It was created by the spiritual author Neale Donald Walsch in 2003 in response to the crisis that he saw the human race facing following the 9/11 tragedy.

Humanity's Team proposes a New Spirituality that enlarges and enhances humanity's current beliefs about God and about life in ways, the movement contends, that could change how we live with each other, bringing peace and harmony to our planet at last.

The New Spirituality is not a new religion, according to the movement. Rather, it is an expansion of all our present theologies; an updating of them; a refreshing of them, rendering all of our current sacred teaching even more relevant to our present day and time.

Key to the New Spirituality is a belief that God is not separate from anything -- and neither are we.

Humanity's Team seeks to accomplish its mission by creating and facilitating New Spirituality circles, formal classes, weekly Celebration of Life gatherings, and larger special events, seminars and retreats focusing on another way of understanding and relating to God -- and, thus, another way of living. The movement also distributes free daily inspirational e-mail messages through its New Spirituality Network {Link without Title} .

As one of its larger special events, Humanity's Team presented a major international conference with the Institute of Advanced Theology at Bard College in Annandale-on-Hudson, New York, on June 3-5, 2005. The conference, "Seeds of Transformation: Toward a Spiritual Renaissance in a Time of Fundamental Change," brought together hundreds of people from around the world -- clergy and laypeople, scholars and students, professionals and laborers, business people and artists, and policy makers and concerned individuals of many faiths and traditions.

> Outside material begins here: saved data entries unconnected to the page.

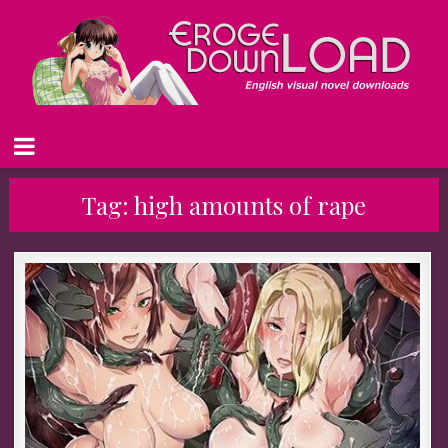
Tag:
high amounts of rape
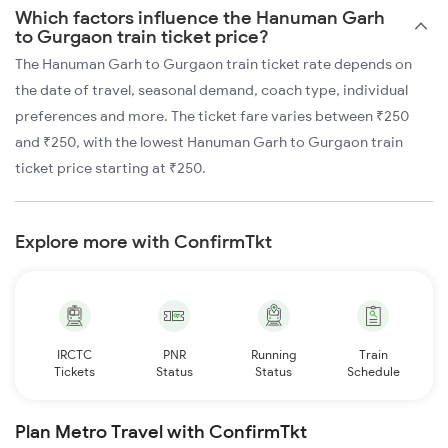
Which factors influence the Hanuman Garh
to Gurgaon train ticket price?
The Hanuman Garh to Gurgaon train ticket rate depends on
the date of travel, seasonal demand, coach type, individual
preferences and more. The ticket fare varies between ₹250
and ₹250, with the lowest Hanuman Garh to Gurgaon train
ticket price starting at ₹250.
Explore more with ConfirmTkt
IRCTC
PNR
Running
Train
Tickets
Status
Status
Schedule
Plan Metro Travel with ConfirmTkt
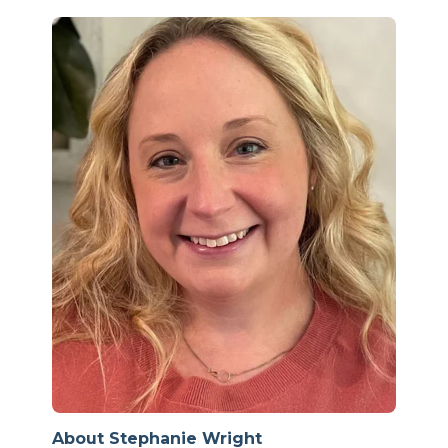
About Stephanie Wright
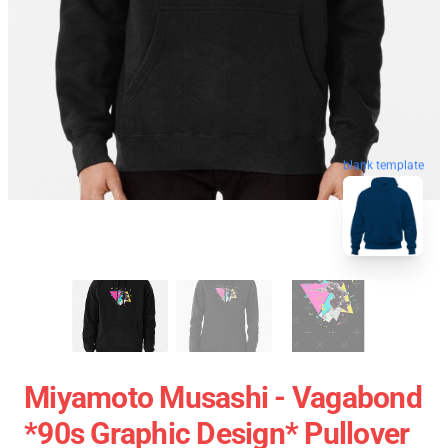
blank template
Miyamoto Musashi - Vagabond
*90s Graphic Design* Pullover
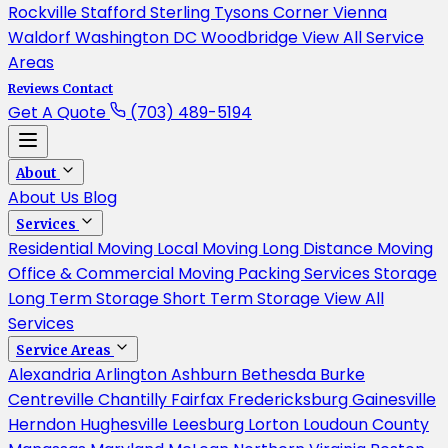
Rockville
Stafford
Sterling
Tysons Corner
Vienna
Waldorf
Washington DC
Woodbridge
View All Service
Areas
Reviews
Contact
Get A Quote
(703) 489-5194
About
About Us
Blog
Services
Residential Moving
Local Moving
Long Distance Moving
Office & Commercial Moving
Packing Services
Storage
Long Term Storage
Short Term Storage
View All
Services
Service Areas
Alexandria
Arlington
Ashburn
Bethesda
Burke
Centreville
Chantilly
Fairfax
Fredericksburg
Gainesville
Herndon
Hughesville
Leesburg
Lorton
Loudoun County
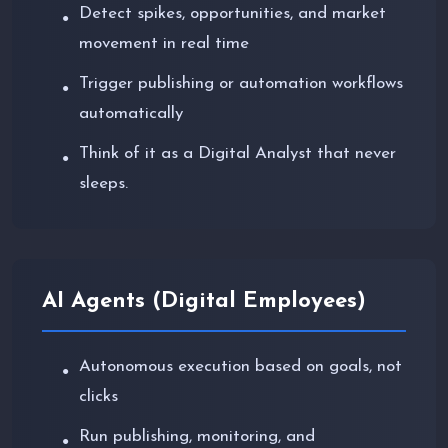
Detect spikes, opportunities, and market
●
movement in real time
Trigger publishing or automation workflows
●
automatically
Think of it as a Digital Analyst that never
●
sleeps.
AI Agents (Digital Employees)
Autonomous execution based on goals, not
●
clicks
Run publishing, monitoring, and
●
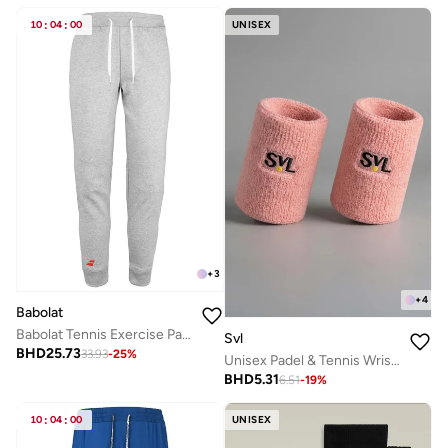
10
:
04
:
00
UNISEX
+
3
+
4
Babolat
Babolat Tennis Exercise Pant, 4Mp2131-3002, (French Brand)
Svl
BHD
25.73
33.93
-
25
%
Unisex Padel & Tennis Wristbands
BHD
5.31
6.51
-
19
%
10
:
04
:
00
UNISEX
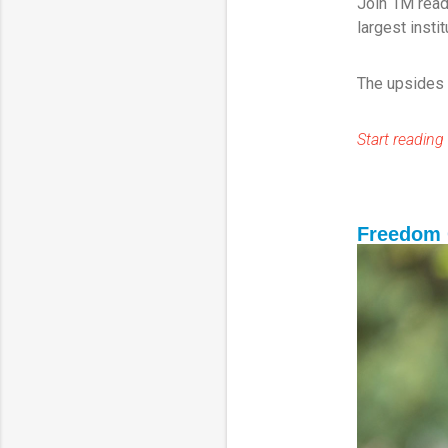
Join 1M read
largest insti
The upsides a
Start reading 
Freedom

The conference provided evidence of a trend in which people around the world are opening their minds to the possibility that our current theologies may be limited in what they understand. They are not condemning or abandoning their religions, according to the presented evidence, nor are they suggesting that their religions do not have the best of intentions. Rather, according to conference organizers, people around the world are examining their belief systems, exploring new understandings about God and life, and if those new understandings align with their personal inner truth and knowing, enlarging their belief systems to include them. "Growing numbers of people are expanding their belief systems to include larger possibilities and larger realities than they might have been willing to consider before," Walsch and the theologian Bruce D. Chilton, founder and director of the Institute of Advanced Theology at Bard, wrote in a letter to conference delegates. "And they are doing this because they recognize that when we change what we believe, we will change how we behave."

The conference identified some of those new understandings and examined how the trend suggests people are enlarging their belief systems to include them.

Among the ideas considered during the conference -- ideas which many presenters said growing numbers of people around the world are willing to consider giving up -- are our ideas of being "better" than others, our ideas of being separate from one another and, in particular, our ideas that God wants it only one way on this earth and that we had better get it right or we are sure to be condemned.